The solution to bring it all together was the same breakthrough that OpenAI delivered with Sora. That means a lot of data and the same amount of computing power.

What will happen to Genie in the future?

Genie doesn't have a release date, and since it's a research project, it's unclear if it will ever become a real product. It's possible that someday you'll be able to pick up your best Android smartphone and have your assistant make you a game of avoiding vampires, but that won't happen for a few years.

Even more important are the underlying technologies and new approaches to content generation developed during its creation, such as label-free learning that leads to an open world.

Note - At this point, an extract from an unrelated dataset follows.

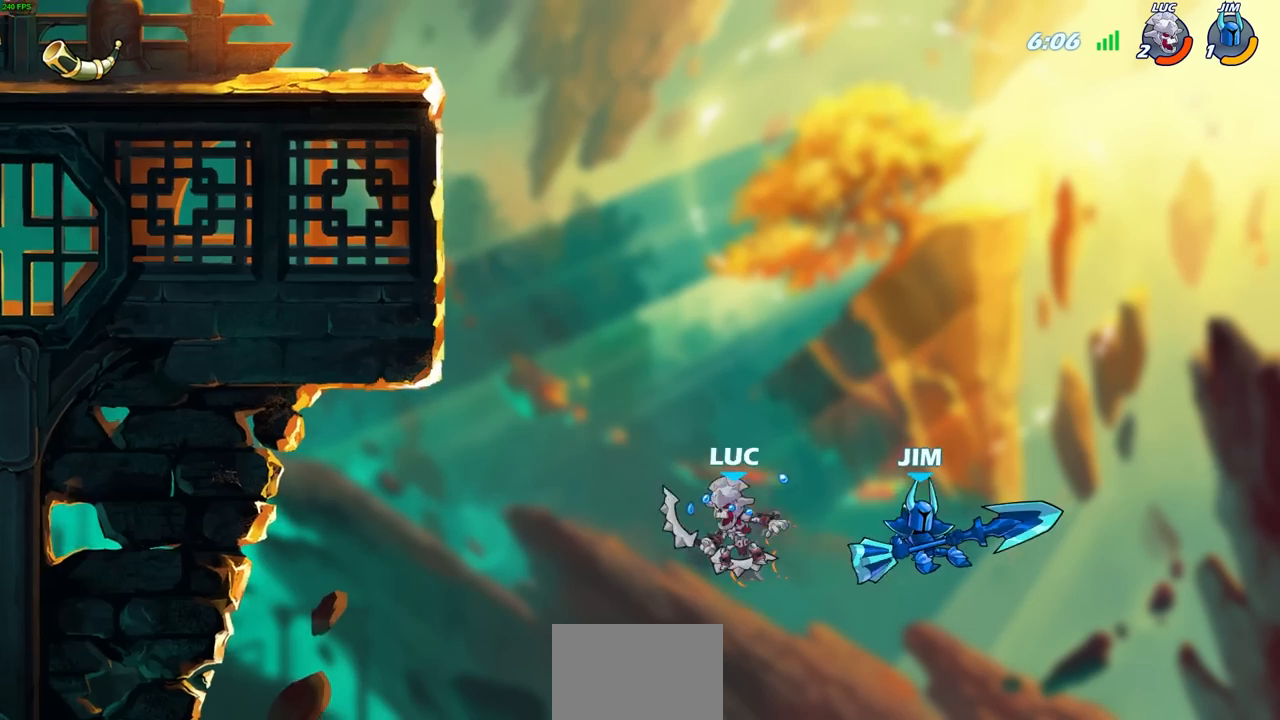
{"buttons": ["SQUARE"], "left_stick": "right", "right_stick": "center", "events": [[33, "left_stick", "up-right"], [83, "left_stick", "right"], [317, "R2", "up"], [450, "SQUARE", "down"]]}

Rocktäschel mentioned Sora on X, specifically the idea that it is a “world model.” He said that while it is impressive and visually stunning, “the world model needs 'action'.” He added, “Genie is an action-controllable world model, but it is trained completely unsupervised from video.”

Another major advance brought by Genie is a deeper understanding of real-world physics, which can be used to train robots to move more efficiently through their environments and to You will be able to complete tasks that you have never done before.